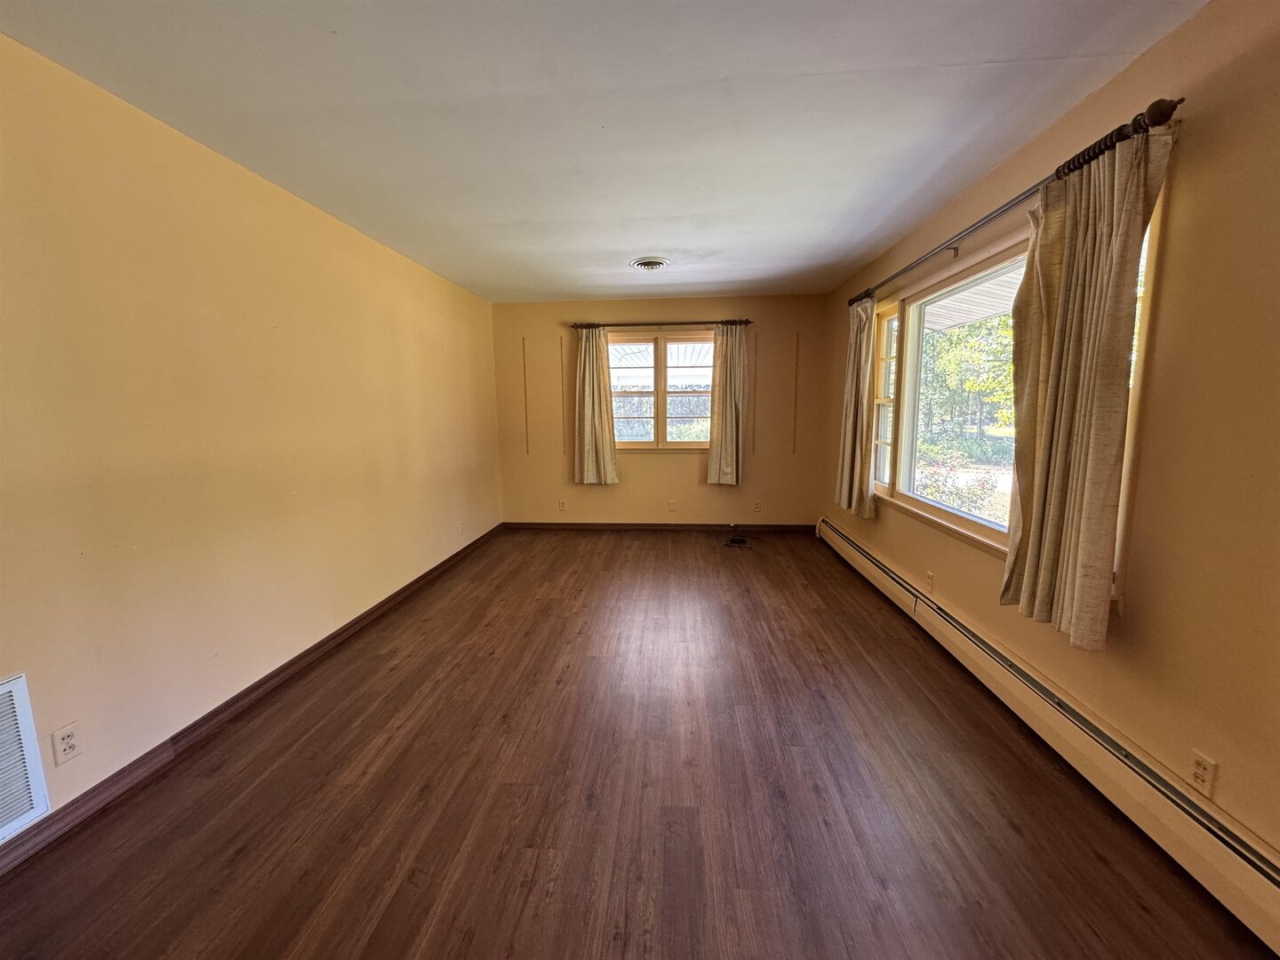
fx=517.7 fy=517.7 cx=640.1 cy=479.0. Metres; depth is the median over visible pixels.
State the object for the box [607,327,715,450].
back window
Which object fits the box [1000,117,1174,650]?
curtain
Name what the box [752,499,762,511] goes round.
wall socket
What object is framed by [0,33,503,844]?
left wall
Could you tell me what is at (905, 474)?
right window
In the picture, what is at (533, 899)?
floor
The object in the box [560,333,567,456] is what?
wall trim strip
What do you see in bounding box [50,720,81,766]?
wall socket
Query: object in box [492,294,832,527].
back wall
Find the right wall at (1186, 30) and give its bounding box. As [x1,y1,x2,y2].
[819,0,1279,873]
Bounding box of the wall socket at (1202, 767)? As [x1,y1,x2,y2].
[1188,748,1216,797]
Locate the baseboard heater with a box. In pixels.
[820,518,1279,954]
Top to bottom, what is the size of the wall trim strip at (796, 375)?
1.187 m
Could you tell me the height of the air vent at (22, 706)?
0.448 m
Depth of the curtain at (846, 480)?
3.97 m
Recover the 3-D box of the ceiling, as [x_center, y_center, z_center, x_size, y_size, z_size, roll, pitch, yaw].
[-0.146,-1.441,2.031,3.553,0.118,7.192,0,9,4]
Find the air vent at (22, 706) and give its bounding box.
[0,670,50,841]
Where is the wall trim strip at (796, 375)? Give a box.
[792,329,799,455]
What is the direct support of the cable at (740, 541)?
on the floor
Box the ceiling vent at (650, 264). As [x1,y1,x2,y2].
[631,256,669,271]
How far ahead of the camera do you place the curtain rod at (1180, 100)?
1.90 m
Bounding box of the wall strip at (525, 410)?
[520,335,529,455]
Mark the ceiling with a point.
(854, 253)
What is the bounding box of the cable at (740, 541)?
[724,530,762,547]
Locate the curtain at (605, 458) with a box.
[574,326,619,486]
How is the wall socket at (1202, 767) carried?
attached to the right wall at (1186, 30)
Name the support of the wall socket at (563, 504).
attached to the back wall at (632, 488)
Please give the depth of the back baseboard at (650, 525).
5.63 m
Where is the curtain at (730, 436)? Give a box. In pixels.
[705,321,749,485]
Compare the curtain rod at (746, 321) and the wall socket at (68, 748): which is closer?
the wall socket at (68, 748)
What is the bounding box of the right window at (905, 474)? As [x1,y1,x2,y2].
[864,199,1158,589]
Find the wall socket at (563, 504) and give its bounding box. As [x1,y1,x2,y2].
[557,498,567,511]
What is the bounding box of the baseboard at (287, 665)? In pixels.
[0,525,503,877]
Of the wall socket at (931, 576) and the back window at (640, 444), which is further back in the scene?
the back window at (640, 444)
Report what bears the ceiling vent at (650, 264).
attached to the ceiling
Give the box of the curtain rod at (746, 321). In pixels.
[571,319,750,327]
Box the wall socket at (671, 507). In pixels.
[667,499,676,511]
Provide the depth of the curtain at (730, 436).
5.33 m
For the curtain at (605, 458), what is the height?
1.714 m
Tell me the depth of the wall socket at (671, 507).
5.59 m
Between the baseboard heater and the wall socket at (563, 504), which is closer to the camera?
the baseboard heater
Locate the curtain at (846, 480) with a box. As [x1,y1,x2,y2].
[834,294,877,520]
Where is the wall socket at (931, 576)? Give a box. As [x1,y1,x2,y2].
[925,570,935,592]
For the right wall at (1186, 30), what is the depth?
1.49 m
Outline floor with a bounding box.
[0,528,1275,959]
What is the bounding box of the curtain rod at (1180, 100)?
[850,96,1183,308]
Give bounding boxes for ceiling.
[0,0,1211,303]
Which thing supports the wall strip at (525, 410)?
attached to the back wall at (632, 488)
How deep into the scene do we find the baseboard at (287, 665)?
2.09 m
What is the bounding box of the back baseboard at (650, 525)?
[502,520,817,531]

◇ ◇ ◇ ◇ ◇

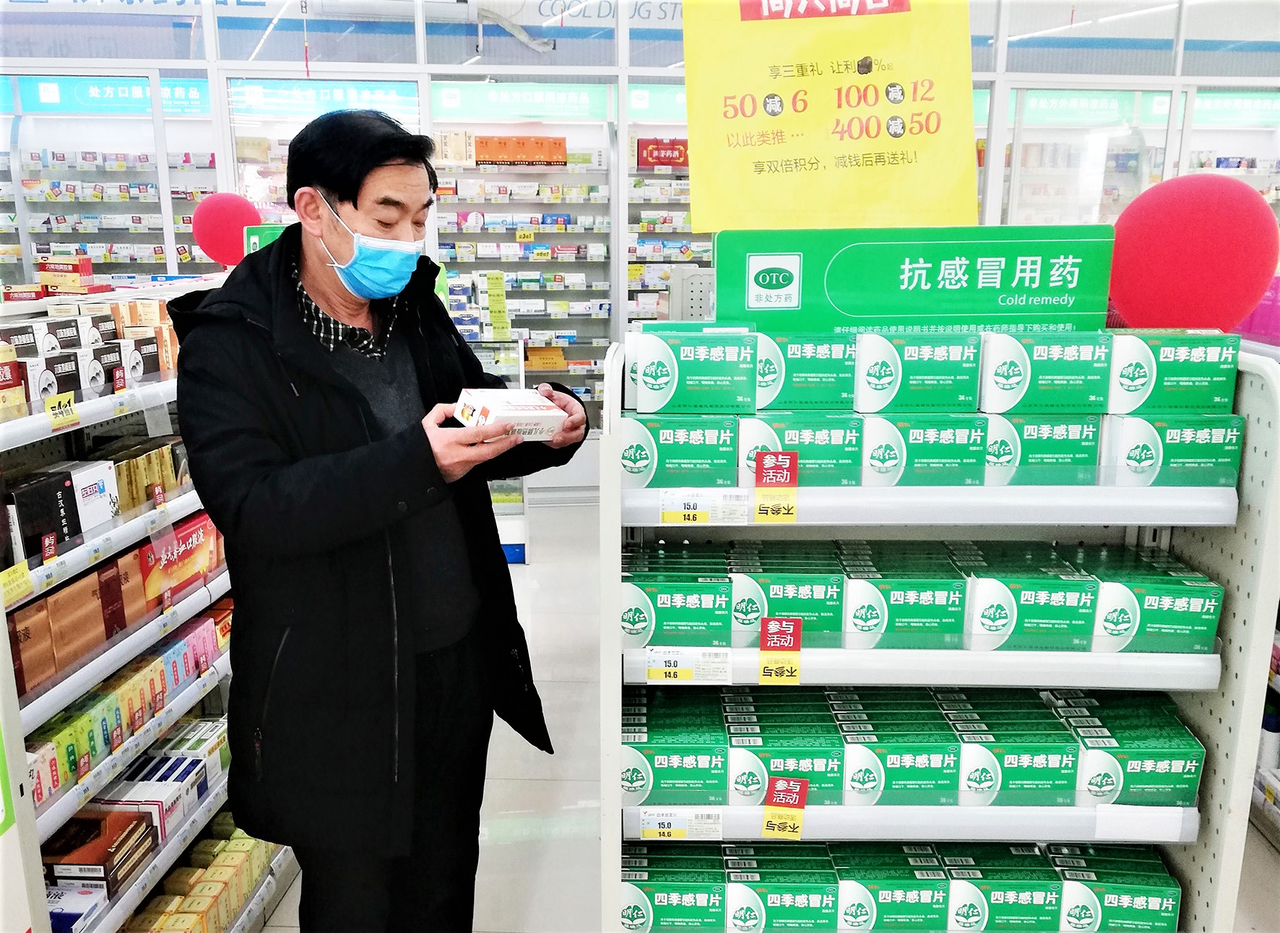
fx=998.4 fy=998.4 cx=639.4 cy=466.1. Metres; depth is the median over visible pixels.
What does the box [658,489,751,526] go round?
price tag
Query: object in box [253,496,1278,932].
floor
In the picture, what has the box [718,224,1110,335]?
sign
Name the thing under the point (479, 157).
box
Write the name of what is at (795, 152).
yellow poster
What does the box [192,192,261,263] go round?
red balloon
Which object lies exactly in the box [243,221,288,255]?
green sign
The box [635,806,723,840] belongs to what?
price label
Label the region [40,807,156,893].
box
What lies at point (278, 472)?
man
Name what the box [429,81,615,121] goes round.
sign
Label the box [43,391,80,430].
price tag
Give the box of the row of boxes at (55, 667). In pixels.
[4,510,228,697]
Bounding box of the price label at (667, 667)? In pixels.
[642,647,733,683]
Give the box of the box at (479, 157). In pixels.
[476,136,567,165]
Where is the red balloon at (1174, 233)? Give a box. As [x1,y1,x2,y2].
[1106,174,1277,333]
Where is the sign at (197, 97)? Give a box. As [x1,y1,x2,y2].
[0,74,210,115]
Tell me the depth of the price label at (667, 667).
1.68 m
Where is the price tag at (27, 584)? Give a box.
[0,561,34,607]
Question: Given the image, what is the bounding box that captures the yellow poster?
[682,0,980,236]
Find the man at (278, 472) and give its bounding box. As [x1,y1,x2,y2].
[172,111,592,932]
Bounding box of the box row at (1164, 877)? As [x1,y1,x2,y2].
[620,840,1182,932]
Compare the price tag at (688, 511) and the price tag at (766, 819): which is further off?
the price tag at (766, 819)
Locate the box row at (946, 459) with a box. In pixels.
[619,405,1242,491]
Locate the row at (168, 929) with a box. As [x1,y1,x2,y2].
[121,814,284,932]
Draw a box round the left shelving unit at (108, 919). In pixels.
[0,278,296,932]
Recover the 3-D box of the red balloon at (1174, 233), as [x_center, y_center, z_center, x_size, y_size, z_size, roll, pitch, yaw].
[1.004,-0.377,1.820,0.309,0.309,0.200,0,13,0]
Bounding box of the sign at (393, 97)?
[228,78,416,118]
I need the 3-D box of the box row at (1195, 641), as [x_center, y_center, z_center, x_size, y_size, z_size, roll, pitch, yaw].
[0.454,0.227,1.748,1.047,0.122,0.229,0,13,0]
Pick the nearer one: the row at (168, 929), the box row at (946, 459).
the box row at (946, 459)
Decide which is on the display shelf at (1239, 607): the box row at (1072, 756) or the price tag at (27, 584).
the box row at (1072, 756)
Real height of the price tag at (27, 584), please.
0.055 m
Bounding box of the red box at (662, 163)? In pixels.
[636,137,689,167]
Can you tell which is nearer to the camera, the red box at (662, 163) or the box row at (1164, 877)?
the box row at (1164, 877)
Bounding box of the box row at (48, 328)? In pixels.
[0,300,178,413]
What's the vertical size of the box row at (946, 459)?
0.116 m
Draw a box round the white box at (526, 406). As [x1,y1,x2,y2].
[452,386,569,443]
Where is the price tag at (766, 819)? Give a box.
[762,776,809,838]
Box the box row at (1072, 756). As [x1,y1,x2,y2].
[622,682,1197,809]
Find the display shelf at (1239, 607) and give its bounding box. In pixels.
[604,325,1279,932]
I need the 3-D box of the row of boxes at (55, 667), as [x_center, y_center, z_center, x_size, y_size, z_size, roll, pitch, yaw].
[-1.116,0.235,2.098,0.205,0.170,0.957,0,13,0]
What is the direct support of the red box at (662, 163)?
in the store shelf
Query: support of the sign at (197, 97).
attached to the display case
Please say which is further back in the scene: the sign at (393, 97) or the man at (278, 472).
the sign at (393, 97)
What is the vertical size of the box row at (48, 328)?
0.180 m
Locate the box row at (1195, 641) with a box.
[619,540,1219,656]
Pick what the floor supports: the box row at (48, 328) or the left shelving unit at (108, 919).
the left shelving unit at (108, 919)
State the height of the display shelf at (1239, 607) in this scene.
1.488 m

◇ ◇ ◇ ◇ ◇

Required work:
Copy out all lines from the records where the word "visible" appears.

Response:
fx=517.7 fy=517.7 cx=640.1 cy=479.0. Metres; depth is the median over visible pixels.
fx=998.4 fy=998.4 cx=639.4 cy=466.1. Metres; depth is the median over visible pixels.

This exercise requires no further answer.